If consumers are overwhelmed with debt, they commonly choose bankruptcy, but they may hesitate, thinking they have to give up everything. While Chapter 7 requires consumers in Escondido, California to sell nonexempt assets, some assets may be saved with exemptions.
Overview of assets and exemptions in Chapter 7
Nonexempt assets in Chapter 7 include things not needed for daily living, such as a luxury vehicle or expensive jewelry. The trustee commonly cannot sell a primary vehicle or older vehicle, primary residences, health aids, and retirement accounts. The trustee commonly pays priority debts, such as child support and back taxes, first followed by unsecured debts, such as credit card debt.
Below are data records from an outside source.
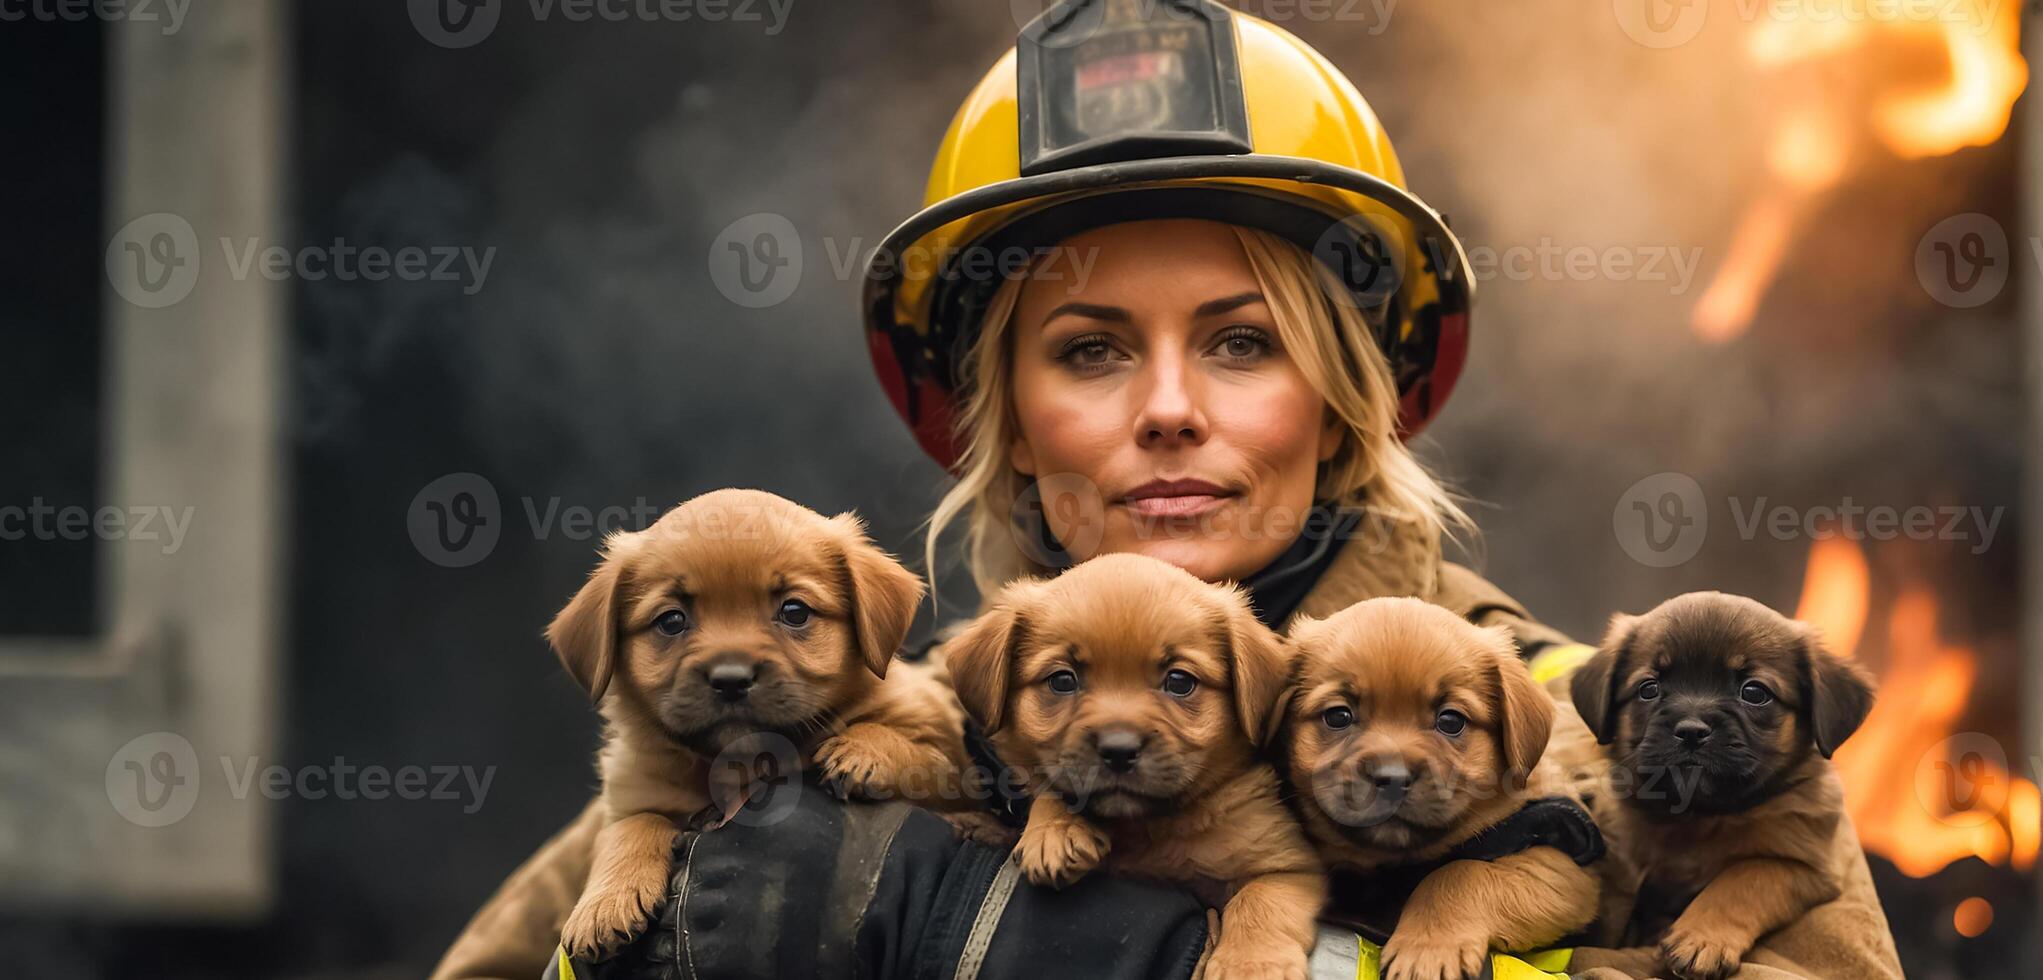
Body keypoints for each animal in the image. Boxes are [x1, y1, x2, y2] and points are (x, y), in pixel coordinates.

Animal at [551, 490, 980, 955]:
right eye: (671, 620)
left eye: (794, 611)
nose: (731, 679)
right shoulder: (633, 793)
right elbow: (631, 826)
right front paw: (606, 901)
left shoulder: (951, 754)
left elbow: (919, 755)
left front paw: (864, 751)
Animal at [943, 551, 1323, 980]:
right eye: (1062, 680)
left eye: (1179, 681)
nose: (1119, 750)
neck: (1148, 829)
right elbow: (1052, 789)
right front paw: (1056, 832)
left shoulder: (1288, 866)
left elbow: (1257, 902)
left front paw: (1251, 965)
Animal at [1274, 596, 1593, 980]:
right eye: (1338, 716)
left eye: (1451, 721)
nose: (1392, 778)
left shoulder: (1559, 865)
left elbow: (1457, 872)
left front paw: (1426, 948)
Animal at [1569, 588, 1871, 980]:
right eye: (1649, 688)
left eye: (1754, 692)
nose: (1691, 730)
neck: (1701, 814)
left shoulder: (1801, 865)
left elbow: (1741, 879)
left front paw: (1701, 939)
Bankruptcy exemptions are commonly based on a dollar amount and the remaining equity, or the difference between the debt and value. A consumer may choose either federal or state exemptions, but they cannot use both, and some states don’t have federal exemptions.
Federal exemptions
Bankruptcy exemptions commonly change every three years to reflect current market values based on the Consumer Price Index. Federal exemptions allow homeowners a homestead exemption for real property of up to $25,150, and it doubles for married couples. Personal property exemptions allow consumers to protect:
- up to $1700 for jewelry
- up to $2,525 for tools of the trade, including books
- up to $4,000 for motor vehicles
- up to $25,100 in personal injury compensation
The Wild Card exemptions allow the consumer to protect any property up to $12,575 in unused homestead equity. Some other public benefits protected by exemptions include social security, unemployment, public assistance, disability, criminal restitution, and veteran’s benefits.
A consumer who doesn’t qualify for Chapter 7 can file Chapter 13, which is a repayment plan. Exemptions are also used in Chapter 13, which doesn’t require selling property, to determine repayment amounts.